Content starts

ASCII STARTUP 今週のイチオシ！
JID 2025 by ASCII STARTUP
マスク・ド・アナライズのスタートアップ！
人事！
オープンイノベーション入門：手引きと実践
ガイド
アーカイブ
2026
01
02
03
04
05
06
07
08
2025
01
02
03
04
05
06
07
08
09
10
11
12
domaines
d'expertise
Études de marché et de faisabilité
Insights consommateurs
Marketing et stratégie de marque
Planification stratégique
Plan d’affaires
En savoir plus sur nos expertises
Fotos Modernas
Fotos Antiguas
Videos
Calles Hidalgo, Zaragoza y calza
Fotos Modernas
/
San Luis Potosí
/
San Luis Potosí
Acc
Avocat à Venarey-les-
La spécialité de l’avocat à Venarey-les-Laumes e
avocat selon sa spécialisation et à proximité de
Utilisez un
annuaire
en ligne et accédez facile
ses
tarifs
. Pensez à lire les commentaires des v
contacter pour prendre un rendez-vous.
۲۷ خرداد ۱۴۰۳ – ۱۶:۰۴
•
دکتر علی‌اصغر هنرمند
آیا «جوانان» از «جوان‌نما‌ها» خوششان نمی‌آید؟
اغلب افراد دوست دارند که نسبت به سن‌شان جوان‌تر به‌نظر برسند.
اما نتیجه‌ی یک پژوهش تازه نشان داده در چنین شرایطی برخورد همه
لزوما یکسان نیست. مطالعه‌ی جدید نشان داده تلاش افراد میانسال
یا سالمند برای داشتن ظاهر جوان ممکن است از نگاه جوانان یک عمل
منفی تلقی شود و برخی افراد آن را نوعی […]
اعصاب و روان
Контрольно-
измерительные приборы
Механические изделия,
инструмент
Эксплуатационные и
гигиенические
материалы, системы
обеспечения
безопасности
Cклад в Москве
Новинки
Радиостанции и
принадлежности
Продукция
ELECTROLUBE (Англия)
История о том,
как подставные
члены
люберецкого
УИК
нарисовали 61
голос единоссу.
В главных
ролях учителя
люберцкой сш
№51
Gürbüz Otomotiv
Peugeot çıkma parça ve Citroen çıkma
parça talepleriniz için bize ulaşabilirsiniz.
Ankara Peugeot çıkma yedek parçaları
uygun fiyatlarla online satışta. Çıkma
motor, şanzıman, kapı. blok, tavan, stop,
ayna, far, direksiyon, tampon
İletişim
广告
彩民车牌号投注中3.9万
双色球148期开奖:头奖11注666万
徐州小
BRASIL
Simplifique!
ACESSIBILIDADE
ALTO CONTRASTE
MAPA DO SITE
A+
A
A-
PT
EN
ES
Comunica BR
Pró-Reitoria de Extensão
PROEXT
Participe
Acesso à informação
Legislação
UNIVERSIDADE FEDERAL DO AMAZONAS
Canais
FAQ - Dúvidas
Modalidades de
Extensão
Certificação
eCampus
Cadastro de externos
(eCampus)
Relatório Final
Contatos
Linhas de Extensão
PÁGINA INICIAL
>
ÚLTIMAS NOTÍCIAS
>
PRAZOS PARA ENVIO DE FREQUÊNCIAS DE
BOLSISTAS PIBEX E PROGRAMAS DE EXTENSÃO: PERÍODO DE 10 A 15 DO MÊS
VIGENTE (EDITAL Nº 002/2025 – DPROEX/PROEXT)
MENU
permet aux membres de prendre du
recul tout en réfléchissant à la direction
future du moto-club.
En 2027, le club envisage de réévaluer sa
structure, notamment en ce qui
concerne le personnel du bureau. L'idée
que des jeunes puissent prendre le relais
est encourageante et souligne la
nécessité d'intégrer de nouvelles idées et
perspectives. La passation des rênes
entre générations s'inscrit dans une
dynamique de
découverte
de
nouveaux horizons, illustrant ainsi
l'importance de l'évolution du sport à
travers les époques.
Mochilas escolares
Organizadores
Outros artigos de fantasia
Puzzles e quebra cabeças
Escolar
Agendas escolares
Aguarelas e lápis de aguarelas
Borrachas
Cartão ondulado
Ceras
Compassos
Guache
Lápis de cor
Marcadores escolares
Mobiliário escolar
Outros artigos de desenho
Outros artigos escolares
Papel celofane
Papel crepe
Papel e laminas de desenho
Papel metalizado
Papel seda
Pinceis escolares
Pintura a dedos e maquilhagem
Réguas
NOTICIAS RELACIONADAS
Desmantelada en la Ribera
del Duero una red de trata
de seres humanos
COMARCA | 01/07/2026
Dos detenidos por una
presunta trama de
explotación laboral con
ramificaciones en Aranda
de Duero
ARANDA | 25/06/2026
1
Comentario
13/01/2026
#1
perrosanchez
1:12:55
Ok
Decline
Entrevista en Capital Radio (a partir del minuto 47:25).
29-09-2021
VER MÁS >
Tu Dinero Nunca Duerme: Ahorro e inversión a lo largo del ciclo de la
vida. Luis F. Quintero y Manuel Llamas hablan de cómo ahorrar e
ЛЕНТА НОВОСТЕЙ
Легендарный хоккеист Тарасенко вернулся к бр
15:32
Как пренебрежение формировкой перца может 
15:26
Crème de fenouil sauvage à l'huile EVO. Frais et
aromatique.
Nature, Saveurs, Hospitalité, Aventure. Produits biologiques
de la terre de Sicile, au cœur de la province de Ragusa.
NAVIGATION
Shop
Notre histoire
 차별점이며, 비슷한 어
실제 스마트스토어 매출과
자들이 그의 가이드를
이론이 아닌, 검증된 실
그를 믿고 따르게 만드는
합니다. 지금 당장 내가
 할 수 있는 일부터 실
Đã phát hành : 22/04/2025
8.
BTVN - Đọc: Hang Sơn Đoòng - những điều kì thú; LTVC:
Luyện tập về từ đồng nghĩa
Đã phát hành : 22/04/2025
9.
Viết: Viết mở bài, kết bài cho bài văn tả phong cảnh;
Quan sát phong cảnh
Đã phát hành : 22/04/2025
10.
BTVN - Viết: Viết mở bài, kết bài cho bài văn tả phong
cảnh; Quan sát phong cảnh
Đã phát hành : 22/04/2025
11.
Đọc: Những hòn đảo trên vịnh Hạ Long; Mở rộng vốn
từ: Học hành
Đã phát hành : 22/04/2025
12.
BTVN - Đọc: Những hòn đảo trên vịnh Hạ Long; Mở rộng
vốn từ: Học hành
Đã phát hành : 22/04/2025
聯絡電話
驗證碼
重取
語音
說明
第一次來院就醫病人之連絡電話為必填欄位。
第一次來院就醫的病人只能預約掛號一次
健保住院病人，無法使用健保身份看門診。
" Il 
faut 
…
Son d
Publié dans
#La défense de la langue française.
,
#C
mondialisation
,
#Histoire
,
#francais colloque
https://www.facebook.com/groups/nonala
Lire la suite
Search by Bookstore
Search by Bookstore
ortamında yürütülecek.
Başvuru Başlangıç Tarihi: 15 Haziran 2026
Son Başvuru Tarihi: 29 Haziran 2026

Content ends

Output the complete data exactly as written.

__Task answer__
ASCII STARTUP 今週のイチオシ！
JID 2025 by ASCII STARTUP
マスク・ド・アナライズのスタートアップ！
人事！
オープンイノベーション入門：手引きと実践
ガイド
アーカイブ
2026
01
02
03
04
05
06
07
08
2025
01
02
03
04
05
06
07
08
09
10
11
12
domaines
d'expertise
Études de marché et de faisabilité
Insights consommateurs
Marketing et stratégie de marque
Planification stratégique
Plan d’affaires
En savoir plus sur nos expertises
Fotos Modernas
Fotos Antiguas
Videos
Calles Hidalgo, Zaragoza y calza
Fotos Modernas
/
San Luis Potosí
/
San Luis Potosí
Acc
Avocat à Venarey-les-
La spécialité de l’avocat à Venarey-les-Laumes e
avocat selon sa spécialisation et à proximité de
Utilisez un
annuaire
en ligne et accédez facile
ses
tarifs
. Pensez à lire les commentaires des v
contacter pour prendre un rendez-vous.
۲۷ خرداد ۱۴۰۳ – ۱۶:۰۴
•
دکتر علی‌اصغر هنرمند
آیا «جوانان» از «جوان‌نما‌ها» خوششان نمی‌آید؟
اغلب افراد دوست دارند که نسبت به سن‌شان جوان‌تر به‌نظر برسند.
اما نتیجه‌ی یک پژوهش تازه نشان داده در چنین شرایطی برخورد همه
لزوما یکسان نیست. مطالعه‌ی جدید نشان داده تلاش افراد میانسال
یا سالمند برای داشتن ظاهر جوان ممکن است از نگاه جوانان یک عمل
منفی تلقی شود و برخی افراد آن را نوعی […]
اعصاب و روان
Контрольно-
измерительные приборы
Механические изделия,
инструмент
Эксплуатационные и
гигиенические
материалы, системы
обеспечения
безопасности
Cклад в Москве
Новинки
Радиостанции и
принадлежности
Продукция
ELECTROLUBE (Англия)
История о том,
как подставные
члены
люберецкого
УИК
нарисовали 61
голос единоссу.
В главных
ролях учителя
люберцкой сш
№51
Gürbüz Otomotiv
Peugeot çıkma parça ve Citroen çıkma
parça talepleriniz için bize ulaşabilirsiniz.
Ankara Peugeot çıkma yedek parçaları
uygun fiyatlarla online satışta. Çıkma
motor, şanzıman, kapı. blok, tavan, stop,
ayna, far, direksiyon, tampon
İletişim
广告
彩民车牌号投注中3.9万
双色球148期开奖:头奖11注666万
徐州小
BRASIL
Simplifique!
ACESSIBILIDADE
ALTO CONTRASTE
MAPA DO SITE
A+
A
A-
PT
EN
ES
Comunica BR
Pró-Reitoria de Extensão
PROEXT
Participe
Acesso à informação
Legislação
UNIVERSIDADE FEDERAL DO AMAZONAS
Canais
FAQ - Dúvidas
Modalidades de
Extensão
Certificação
eCampus
Cadastro de externos
(eCampus)
Relatório Final
Contatos
Linhas de Extensão
PÁGINA INICIAL
>
ÚLTIMAS NOTÍCIAS
>
PRAZOS PARA ENVIO DE FREQUÊNCIAS DE
BOLSISTAS PIBEX E PROGRAMAS DE EXTENSÃO: PERÍODO DE 10 A 15 DO MÊS
VIGENTE (EDITAL Nº 002/2025 – DPROEX/PROEXT)
MENU
permet aux membres de prendre du
recul tout en réfléchissant à la direction
future du moto-club.
En 2027, le club envisage de réévaluer sa
structure, notamment en ce qui
concerne le personnel du bureau. L'idée
que des jeunes puissent prendre le relais
est encourageante et souligne la
nécessité d'intégrer de nouvelles idées et
perspectives. La passation des rênes
entre générations s'inscrit dans une
dynamique de
découverte
de
nouveaux horizons, illustrant ainsi
l'importance de l'évolution du sport à
travers les époques.
Mochilas escolares
Organizadores
Outros artigos de fantasia
Puzzles e quebra cabeças
Escolar
Agendas escolares
Aguarelas e lápis de aguarelas
Borrachas
Cartão ondulado
Ceras
Compassos
Guache
Lápis de cor
Marcadores escolares
Mobiliário escolar
Outros artigos de desenho
Outros artigos escolares
Papel celofane
Papel crepe
Papel e laminas de desenho
Papel metalizado
Papel seda
Pinceis escolares
Pintura a dedos e maquilhagem
Réguas
NOTICIAS RELACIONADAS
Desmantelada en la Ribera
del Duero una red de trata
de seres humanos
COMARCA | 01/07/2026
Dos detenidos por una
presunta trama de
explotación laboral con
ramificaciones en Aranda
de Duero
ARANDA | 25/06/2026
1
Comentario
13/01/2026
#1
perrosanchez
1:12:55
Ok
Decline
Entrevista en Capital Radio (a partir del minuto 47:25).
29-09-2021
VER MÁS >
Tu Dinero Nunca Duerme: Ahorro e inversión a lo largo del ciclo de la
vida. Luis F. Quintero y Manuel Llamas hablan de cómo ahorrar e
ЛЕНТА НОВОСТЕЙ
Легендарный хоккеист Тарасенко вернулся к бр
15:32
Как пренебрежение формировкой перца может 
15:26
Crème de fenouil sauvage à l'huile EVO. Frais et
aromatique.
Nature, Saveurs, Hospitalité, Aventure. Produits biologiques
de la terre de Sicile, au cœur de la province de Ragusa.
NAVIGATION
Shop
Notre histoire
 차별점이며, 비슷한 어
실제 스마트스토어 매출과
자들이 그의 가이드를
이론이 아닌, 검증된 실
그를 믿고 따르게 만드는
합니다. 지금 당장 내가
 할 수 있는 일부터 실
Đã phát hành : 22/04/2025
8.
BTVN - Đọc: Hang Sơn Đoòng - những điều kì thú; LTVC:
Luyện tập về từ đồng nghĩa
Đã phát hành : 22/04/2025
9.
Viết: Viết mở bài, kết bài cho bài văn tả phong cảnh;
Quan sát phong cảnh
Đã phát hành : 22/04/2025
10.
BTVN - Viết: Viết mở bài, kết bài cho bài văn tả phong
cảnh; Quan sát phong cảnh
Đã phát hành : 22/04/2025
11.
Đọc: Những hòn đảo trên vịnh Hạ Long; Mở rộng vốn
từ: Học hành
Đã phát hành : 22/04/2025
12.
BTVN - Đọc: Những hòn đảo trên vịnh Hạ Long; Mở rộng
vốn từ: Học hành
Đã phát hành : 22/04/2025
聯絡電話
驗證碼
重取
語音
說明
第一次來院就醫病人之連絡電話為必填欄位。
第一次來院就醫的病人只能預約掛號一次
健保住院病人，無法使用健保身份看門診。
" Il 
faut 
…
Son d
Publié dans
#La défense de la langue française.
,
#C
mondialisation
,
#Histoire
,
#francais colloque
https://www.facebook.com/groups/nonala
Lire la suite
Search by Bookstore
Search by Bookstore
ortamında yürütülecek.
Başvuru Başlangıç Tarihi: 15 Haziran 2026
Son Başvuru Tarihi: 29 Haziran 2026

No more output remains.